■ Ваши задания:
(A) Ответьте по тексту о радиации:
(i) В каком году в реку Теча были спущены отходы производства плутония?
(ii) Сколько дополнительных лейкозов нашли, когда в 70-х–80-х стали подытоживать?
(iii) Какую долю Грея в год получает каждый из нас от космического фона?
(B) Подхватите текст о радиации и Чернобыле и продолжите его сразу после последнего предложения.

■ Фрагмент текста:
.....

Второй случай – у нас в ССР, когда в речку Теча были спущены в результате, опять же, аварии отходы производства плутония. Это был 1950-ый год. И вот эти татарские деревушки вдоль реки переоблучили. Порядка 100 тысяч людей получили пол-Грея и выше.

Когда в 70-ых– 80-ых стали подытоживать, нашли 37 дополнительных лейкозов, и это в точности соответствовало той оценке, которую давала Хиросима: 1 Грей дает 2 дополнительных лейкоза на тысячу облученных.

– С точки зрения человечества это немного, но с точки зрения человека и его семьи – это  трагедия.

Трагедия, когда это реализуется в лучевую болезнь. Но в основном ликвидаторы и жители, что бы там ни писали в СМИ про раки и ужасные мутации, практически не пострадали. В Чернобыле среди детей–потомков никаких не было уродств, мутаций и спонтанных абортов.

Но это же не значит, что нам не надо бояться подобных аварий?

– Аварий точно надо бояться и делать все, чтобы их больше не было. Однако само отношение к радиации нужно менять.

– Прежде всего, потому что мы живем с радиацией, это естественный наш фон. Мало того, без нее не было бы жизни на Земле.

Ну, конечно. Всякий из нас получает одну тысячную Грея в год – это космический фон. А есть регионы – в Иране, в Индии, в Бразилии достаточно густонаселенные, где этот фон в 100, в 1000 раз выше. И люди живут и даже не обращают внимания.

Вообще, если вспоминать Чернобыль, то у меня остались очень яркие воспоминания о том времени. Так интересно мне никогда нигде не было. Это была совершенно особая атмосфера, понимаете? Можно было войти в любой кабинет, ногой дверь открыв, и потребовать всё, что угодно. Всё будет сделано. Все люди, которых туда навезли, друг друга любили, поддерживали. Общаги гудели по ночам. Это было необыкновенное впечатление, полное единение, как, наверное, бывает во время войны.

.....

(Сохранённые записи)

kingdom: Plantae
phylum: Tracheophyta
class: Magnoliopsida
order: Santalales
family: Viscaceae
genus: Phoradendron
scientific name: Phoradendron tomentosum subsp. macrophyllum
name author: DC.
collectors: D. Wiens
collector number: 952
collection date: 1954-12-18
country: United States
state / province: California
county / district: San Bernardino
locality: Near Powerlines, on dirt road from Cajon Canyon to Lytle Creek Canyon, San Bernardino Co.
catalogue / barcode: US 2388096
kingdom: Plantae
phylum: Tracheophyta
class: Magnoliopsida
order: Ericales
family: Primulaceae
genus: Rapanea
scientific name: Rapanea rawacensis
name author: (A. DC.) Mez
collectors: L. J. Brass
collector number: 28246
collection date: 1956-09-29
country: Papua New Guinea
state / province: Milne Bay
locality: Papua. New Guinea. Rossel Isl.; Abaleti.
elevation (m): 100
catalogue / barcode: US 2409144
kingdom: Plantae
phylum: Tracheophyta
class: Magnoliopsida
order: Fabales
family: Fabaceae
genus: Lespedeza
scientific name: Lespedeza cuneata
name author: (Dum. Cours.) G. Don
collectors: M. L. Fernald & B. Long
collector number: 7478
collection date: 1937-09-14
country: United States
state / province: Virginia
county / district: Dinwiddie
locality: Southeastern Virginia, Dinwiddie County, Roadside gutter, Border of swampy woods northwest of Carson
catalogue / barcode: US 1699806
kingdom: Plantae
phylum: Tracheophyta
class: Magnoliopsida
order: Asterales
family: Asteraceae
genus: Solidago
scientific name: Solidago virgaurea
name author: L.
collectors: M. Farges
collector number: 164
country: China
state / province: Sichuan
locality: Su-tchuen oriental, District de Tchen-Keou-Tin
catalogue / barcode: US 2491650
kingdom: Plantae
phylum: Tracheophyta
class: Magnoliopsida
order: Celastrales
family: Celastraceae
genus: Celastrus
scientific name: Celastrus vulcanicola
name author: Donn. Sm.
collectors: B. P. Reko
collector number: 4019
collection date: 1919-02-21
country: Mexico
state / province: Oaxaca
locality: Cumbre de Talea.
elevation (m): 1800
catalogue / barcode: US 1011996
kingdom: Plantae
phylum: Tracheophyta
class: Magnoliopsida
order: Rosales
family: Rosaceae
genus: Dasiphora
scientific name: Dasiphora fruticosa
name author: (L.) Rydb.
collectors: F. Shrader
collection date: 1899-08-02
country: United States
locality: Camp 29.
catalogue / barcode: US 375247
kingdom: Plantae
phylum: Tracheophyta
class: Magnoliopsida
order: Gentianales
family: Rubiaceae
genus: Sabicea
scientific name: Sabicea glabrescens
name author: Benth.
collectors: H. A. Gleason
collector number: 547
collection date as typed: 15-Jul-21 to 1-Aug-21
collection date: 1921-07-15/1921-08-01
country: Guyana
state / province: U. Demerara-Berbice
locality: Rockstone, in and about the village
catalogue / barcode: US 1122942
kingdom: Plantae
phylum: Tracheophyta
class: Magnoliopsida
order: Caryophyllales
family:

.....

■ Полученные ответы:
(A)
(i) В 1950-м году.
(ii) 37 дополнительных лейкозов.
(iii) Одну тысячную Грея.

(B)
И вот люди проработали там несколько лет, они возвращались сюда – и элементарно спивались в 90-ые годы. Они уже привыкли к этому драйву, к тому, что ты нужен. И вдруг стал не нужен никому. И они гибли массово от водки в 90-ые годы.

Но вы не погибли. Что помогло удержаться?

Не знаю. Может, руль?

Какие уроки мы должны извлечь из Чернобыля сейчас, 35 лет спустя?

– Альтернативы ядерной энергетике все равно нет. Такой концентрации энергии нет больше ни в одном элементе. Ядерная энергетика будет. Какой вид она примет, не знаю, но ясно, что физики должны тщательнее прорабатывать безопасность. Это главный вывод, который мы должны сделать.

Александр Владимирович, хотела вас спросить как специалиста по радиационной безопасности. Сейчас мы часто делаем компьютерную томографию, а это тоже лучевая нагрузка. В связи с эпидемией ковида многие ходят на КТ по несколько раз, и я не раз слышала мнения врачей о том, что это небезопасно. А что думаете вы?

– Есть точные оценки, какую ты получаешь дозу. А дальше возьмите, откройте «Википедию» и посмотрите, чему эта доза соответствует, каким опасностям. Если перевести все эти дозы в Греи, то вы увидите, что опасностей этих нет. Но еще раз хочу подчеркнуть, что даже среди профессионалов здесь огромный диапазон мнений. При этом я убежден – радиофобия процветает. И это не есть хорошо.

То есть бояться нам надо не этого. А чего надо?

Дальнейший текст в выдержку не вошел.